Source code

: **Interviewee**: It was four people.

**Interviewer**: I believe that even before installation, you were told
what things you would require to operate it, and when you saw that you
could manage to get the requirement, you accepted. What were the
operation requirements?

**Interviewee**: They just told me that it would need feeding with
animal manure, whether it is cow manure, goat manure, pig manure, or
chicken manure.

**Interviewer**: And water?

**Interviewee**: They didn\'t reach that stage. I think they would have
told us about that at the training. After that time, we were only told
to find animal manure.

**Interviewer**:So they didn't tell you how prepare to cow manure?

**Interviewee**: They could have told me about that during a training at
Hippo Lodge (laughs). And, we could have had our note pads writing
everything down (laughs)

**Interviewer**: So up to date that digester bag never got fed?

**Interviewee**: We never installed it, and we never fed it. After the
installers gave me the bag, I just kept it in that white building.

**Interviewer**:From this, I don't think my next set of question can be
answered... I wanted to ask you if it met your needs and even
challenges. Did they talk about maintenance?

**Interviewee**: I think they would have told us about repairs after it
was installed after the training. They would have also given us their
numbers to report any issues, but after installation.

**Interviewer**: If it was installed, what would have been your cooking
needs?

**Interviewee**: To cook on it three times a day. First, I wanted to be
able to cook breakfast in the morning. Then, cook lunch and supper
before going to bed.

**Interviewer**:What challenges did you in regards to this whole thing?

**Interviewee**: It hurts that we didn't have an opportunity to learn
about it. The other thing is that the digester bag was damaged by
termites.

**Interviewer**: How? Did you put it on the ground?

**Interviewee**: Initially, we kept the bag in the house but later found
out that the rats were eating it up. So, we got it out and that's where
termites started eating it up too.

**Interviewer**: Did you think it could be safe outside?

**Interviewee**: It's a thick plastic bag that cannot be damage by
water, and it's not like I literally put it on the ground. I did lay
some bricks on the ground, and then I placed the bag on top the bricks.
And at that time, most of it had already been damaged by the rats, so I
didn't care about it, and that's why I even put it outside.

::::

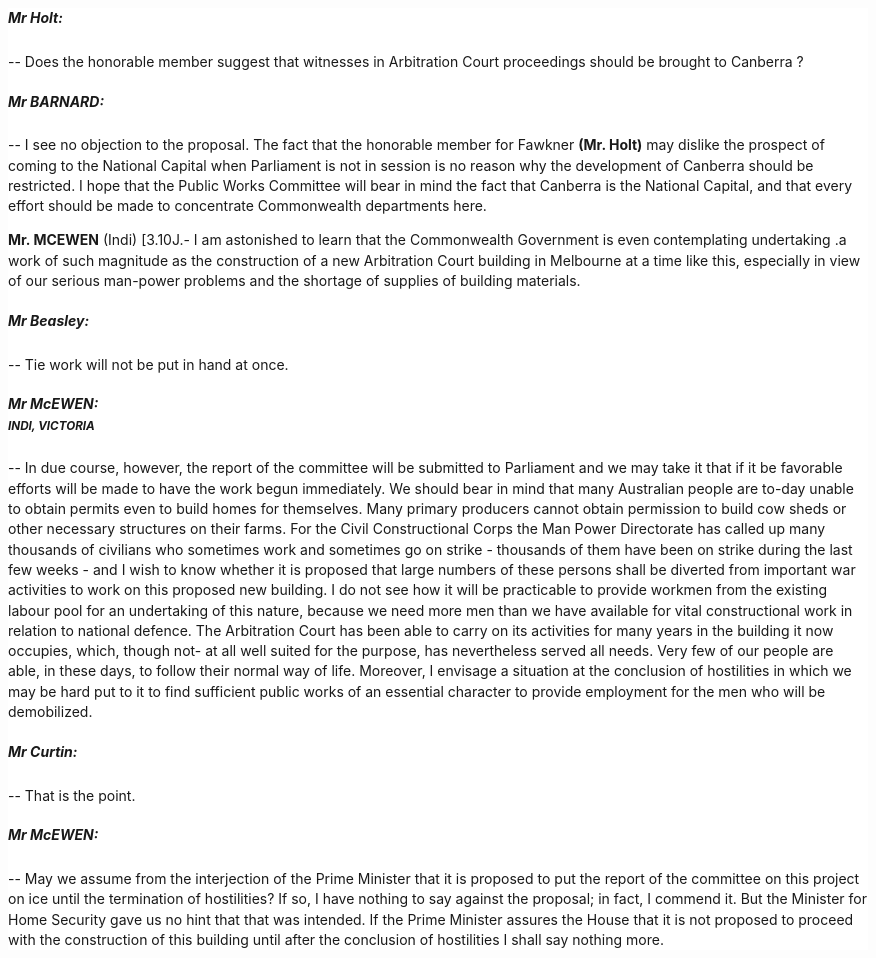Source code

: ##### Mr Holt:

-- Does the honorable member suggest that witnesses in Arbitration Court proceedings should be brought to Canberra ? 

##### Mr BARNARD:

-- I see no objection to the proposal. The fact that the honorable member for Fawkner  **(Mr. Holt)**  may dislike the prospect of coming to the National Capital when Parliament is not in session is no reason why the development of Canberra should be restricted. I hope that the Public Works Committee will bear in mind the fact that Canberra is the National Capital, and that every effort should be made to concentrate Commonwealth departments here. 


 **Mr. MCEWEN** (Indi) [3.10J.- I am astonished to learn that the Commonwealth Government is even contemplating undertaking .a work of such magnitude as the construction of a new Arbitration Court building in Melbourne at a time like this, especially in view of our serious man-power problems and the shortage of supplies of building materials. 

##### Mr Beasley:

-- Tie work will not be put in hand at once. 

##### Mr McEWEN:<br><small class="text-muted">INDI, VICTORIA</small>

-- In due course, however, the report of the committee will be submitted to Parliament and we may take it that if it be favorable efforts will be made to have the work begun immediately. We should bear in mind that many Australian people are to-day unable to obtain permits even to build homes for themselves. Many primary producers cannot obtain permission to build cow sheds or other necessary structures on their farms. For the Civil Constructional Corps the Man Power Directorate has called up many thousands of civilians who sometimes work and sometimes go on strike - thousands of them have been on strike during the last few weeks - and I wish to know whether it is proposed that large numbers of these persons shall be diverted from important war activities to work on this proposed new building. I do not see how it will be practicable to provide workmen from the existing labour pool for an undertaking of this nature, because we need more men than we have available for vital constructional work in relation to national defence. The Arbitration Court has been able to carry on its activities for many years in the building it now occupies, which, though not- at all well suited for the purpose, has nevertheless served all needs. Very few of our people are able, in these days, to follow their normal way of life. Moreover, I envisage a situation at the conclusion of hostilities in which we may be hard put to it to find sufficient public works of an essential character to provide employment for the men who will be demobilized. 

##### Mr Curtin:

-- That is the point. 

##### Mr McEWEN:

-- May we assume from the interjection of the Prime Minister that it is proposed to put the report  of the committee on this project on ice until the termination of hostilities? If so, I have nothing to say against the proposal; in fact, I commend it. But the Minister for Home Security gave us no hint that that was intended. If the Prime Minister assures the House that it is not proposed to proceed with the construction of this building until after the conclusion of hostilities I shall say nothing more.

::::

THE TASK | Return every line of the entries above that the string "think" appears in.

OUTPUT OF THE EXERCISE |
**Interviewee**: They didn\'t reach that stage. I think they would have
**Interviewer**:From this, I don't think my next set of question can be
**Interviewee**: I think they would have told us about repairs after it
**Interviewer**: Did you think it could be safe outside?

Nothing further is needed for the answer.